→ Task details:
How do the lines below between the ones holding "thumb cmc: (461, 167)" and "middle mcp: (485, 107)", inclusive, read? Give them again exactly, with no other lines.
══ Records for this task ══
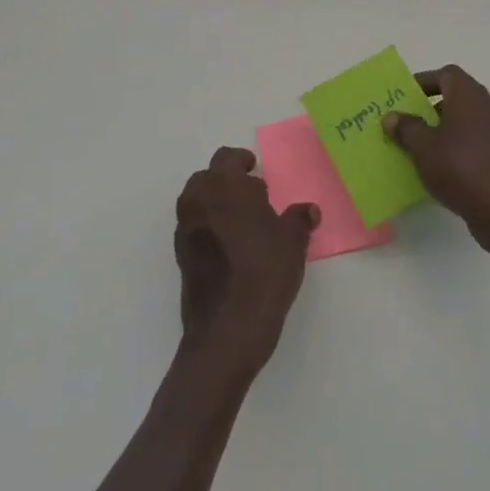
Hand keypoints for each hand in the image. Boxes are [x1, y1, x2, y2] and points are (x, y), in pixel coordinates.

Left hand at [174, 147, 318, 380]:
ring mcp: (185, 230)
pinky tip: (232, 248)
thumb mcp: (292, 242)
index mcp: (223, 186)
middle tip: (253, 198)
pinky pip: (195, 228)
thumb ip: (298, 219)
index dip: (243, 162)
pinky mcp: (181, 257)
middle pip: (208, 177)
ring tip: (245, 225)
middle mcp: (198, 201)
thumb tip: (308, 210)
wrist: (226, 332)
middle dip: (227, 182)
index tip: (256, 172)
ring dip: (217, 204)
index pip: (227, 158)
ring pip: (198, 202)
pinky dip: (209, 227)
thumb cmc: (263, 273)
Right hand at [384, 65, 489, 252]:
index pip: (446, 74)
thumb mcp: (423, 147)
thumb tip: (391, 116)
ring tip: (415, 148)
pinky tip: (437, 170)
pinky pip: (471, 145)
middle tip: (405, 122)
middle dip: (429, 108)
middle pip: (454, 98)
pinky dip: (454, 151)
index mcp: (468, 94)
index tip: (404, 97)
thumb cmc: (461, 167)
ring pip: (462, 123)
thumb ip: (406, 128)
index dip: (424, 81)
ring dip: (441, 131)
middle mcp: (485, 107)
═══
══ Records for this task ══
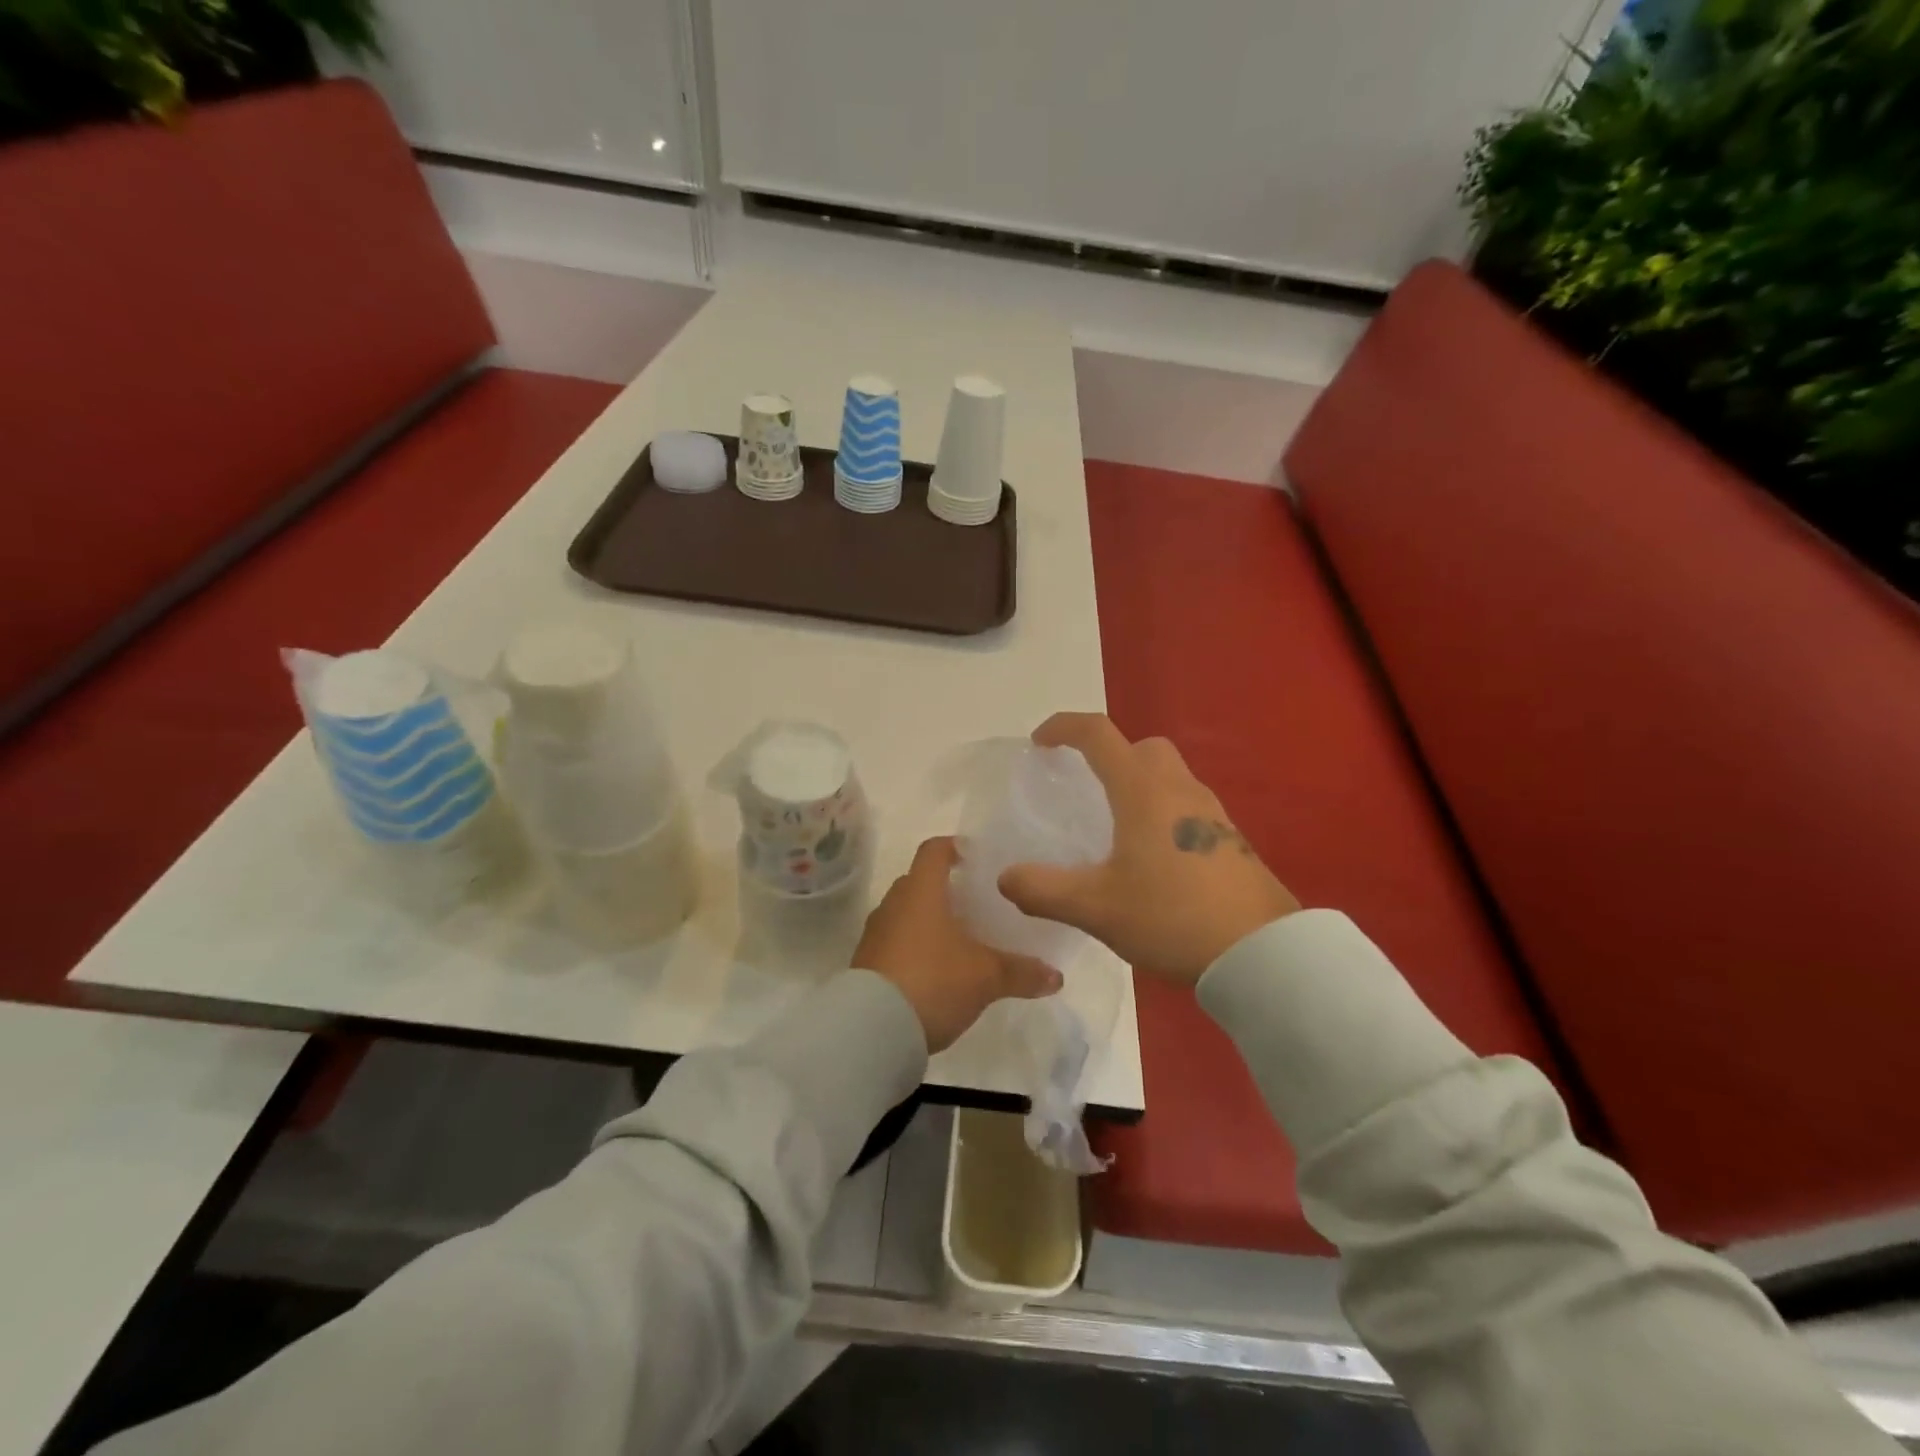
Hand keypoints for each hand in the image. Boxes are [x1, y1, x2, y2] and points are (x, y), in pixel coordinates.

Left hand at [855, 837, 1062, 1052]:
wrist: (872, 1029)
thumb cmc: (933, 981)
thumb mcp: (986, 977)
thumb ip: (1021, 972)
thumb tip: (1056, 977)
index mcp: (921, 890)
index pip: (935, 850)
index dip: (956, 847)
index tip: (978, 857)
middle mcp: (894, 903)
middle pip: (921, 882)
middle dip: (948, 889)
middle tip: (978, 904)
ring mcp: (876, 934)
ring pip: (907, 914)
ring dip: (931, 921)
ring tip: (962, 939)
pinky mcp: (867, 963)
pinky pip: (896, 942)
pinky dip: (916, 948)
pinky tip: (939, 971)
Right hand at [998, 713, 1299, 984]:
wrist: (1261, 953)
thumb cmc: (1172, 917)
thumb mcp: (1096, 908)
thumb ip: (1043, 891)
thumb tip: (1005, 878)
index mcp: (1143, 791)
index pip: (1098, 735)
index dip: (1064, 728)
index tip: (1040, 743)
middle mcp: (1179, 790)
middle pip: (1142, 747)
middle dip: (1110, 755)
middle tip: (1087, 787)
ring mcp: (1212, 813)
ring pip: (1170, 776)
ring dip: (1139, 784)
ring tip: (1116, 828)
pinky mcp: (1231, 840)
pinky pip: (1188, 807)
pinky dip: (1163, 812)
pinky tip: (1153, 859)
═══
→ Solved exercise:
thumb cmc: (461, 167)
ring pip: (462, 123)
thumb ip: (406, 128)
index dip: (424, 81)
ring dip: (441, 131)
middle mcp: (485, 107)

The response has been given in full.